Not quite. It is the technique of flossing that is key. A good flossing technique—such as that done by a dental hygienist in the office, has many proven benefits. These benefits include decreased plaque (that stuff that sticks to your teeth, even after brushing), a lower risk of gingivitis (which causes bleeding gums), and better breath.
In other words, good flossing results in better oral health.
So what, exactly, is the right way to floss? After all, you don’t want to spend time doing something everyday that isn’t going to help you. Well, here is a hint: quickly swiping some floss between each of your teeth in order to pull out whatever food particles might be stuck isn’t the way to do it. This is no doubt how many children (and even adults) floss, and it isn’t very effective.
Flossing Technique tips:
First of all, if you can, use dental floss from a dispenser—not those little tools with handles that hold a short length of floss. You need to be able to get in there and manipulate the floss around each tooth. Wrap the floss tightly around a finger of each hand, pull a short length of floss taut, then insert it below the gum line along the side of one tooth. Wrap the floss around the side of the tooth then scrape up; next insert the floss below the gum line of the adjacent tooth, wrap around the tooth, then scrape up again. Remove any debris that is collected on the floss, then continue onto the next pair of teeth.

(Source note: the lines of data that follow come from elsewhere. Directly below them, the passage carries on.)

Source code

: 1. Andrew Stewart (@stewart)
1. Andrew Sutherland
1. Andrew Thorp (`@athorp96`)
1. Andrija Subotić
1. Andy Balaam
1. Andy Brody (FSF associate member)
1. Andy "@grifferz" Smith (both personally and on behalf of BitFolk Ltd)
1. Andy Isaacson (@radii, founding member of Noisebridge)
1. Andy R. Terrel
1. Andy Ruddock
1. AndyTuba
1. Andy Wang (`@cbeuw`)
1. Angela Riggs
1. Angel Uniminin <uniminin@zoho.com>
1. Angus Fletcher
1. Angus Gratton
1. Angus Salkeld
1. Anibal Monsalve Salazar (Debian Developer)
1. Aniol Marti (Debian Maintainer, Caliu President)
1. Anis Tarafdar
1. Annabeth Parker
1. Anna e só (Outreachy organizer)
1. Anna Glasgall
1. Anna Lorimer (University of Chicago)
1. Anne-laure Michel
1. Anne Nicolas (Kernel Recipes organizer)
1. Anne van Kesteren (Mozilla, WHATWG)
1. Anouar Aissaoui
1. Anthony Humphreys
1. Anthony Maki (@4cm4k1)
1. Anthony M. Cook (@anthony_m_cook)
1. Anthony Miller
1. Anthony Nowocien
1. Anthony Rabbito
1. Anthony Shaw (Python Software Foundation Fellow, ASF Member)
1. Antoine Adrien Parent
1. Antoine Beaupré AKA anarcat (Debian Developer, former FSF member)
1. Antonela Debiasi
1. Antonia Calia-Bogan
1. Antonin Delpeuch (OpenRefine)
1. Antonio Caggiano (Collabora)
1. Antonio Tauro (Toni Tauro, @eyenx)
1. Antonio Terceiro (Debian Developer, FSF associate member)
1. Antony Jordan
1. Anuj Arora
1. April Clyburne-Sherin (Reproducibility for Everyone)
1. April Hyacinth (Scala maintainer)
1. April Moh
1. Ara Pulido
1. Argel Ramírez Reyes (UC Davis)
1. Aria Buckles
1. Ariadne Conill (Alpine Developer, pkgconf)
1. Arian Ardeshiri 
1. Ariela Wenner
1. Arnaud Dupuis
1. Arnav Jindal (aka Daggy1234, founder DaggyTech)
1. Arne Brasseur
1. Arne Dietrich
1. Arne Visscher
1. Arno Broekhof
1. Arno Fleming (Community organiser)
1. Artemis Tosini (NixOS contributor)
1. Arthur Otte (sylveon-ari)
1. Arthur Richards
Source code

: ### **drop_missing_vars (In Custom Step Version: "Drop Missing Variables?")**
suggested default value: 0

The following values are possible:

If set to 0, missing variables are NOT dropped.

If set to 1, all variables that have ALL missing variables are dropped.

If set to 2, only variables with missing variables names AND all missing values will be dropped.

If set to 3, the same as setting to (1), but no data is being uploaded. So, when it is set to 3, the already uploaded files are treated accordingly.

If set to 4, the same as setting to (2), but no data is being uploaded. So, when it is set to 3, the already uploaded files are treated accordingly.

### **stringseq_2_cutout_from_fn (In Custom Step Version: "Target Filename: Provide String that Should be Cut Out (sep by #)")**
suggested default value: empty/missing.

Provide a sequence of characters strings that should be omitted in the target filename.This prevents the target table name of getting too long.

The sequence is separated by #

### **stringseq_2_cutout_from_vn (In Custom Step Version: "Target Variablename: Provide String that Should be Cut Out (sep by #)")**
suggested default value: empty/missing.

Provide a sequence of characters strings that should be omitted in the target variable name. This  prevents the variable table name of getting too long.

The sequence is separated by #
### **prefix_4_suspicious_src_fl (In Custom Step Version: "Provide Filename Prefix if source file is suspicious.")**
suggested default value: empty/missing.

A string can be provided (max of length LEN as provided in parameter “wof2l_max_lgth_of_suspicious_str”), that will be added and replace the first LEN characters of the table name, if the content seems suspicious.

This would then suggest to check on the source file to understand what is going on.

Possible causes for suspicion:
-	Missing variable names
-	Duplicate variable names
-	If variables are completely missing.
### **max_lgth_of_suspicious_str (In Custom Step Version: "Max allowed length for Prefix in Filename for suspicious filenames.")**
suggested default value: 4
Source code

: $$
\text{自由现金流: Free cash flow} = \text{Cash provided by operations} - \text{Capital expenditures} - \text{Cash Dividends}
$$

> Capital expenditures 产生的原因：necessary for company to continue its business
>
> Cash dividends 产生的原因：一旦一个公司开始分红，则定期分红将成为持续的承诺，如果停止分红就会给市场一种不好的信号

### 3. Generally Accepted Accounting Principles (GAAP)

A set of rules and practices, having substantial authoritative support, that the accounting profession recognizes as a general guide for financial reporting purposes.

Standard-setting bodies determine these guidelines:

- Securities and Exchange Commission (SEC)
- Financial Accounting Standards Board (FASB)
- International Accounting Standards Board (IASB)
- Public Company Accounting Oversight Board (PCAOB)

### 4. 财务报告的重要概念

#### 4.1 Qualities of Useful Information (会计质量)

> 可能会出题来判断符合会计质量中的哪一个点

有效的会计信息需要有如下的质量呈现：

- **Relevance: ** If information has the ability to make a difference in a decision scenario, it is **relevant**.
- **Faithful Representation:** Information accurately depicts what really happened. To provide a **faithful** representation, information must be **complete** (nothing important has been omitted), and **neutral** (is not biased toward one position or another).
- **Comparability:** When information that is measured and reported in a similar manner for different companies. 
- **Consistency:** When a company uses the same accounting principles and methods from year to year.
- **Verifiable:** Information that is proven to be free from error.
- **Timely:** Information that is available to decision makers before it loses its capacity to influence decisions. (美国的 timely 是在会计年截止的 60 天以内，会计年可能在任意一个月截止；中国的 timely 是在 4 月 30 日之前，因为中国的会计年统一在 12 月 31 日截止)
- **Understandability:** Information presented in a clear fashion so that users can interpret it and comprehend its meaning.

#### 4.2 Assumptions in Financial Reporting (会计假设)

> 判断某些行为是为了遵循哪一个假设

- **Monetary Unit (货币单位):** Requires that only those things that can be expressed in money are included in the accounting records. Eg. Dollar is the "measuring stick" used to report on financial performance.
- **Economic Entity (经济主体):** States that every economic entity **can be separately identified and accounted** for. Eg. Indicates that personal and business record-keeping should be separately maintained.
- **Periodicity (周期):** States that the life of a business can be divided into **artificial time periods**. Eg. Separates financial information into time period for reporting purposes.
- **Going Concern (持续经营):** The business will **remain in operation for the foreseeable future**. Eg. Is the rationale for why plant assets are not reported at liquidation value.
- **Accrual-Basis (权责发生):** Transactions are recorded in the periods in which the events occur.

Use this flossing technique nightly before bed to remove food particles and plaque that have accumulated during the day between the teeth—including below the gum line. Before bed is a great time to do it not just because it is after all the meals and snacks of the day are completed but for another reason, too. Bacteria proliferate in the mouth during sleep as a result of decreased salivation, less swallowing, and lack of drinking fluids. Flossing before bed, like brushing, will help remove substances that the bacteria feed on.
Combined with brushing your teeth, use of fluoride, and regular visits to the dentist, daily flossing will improve your oral health and eliminate the causes of bad breath.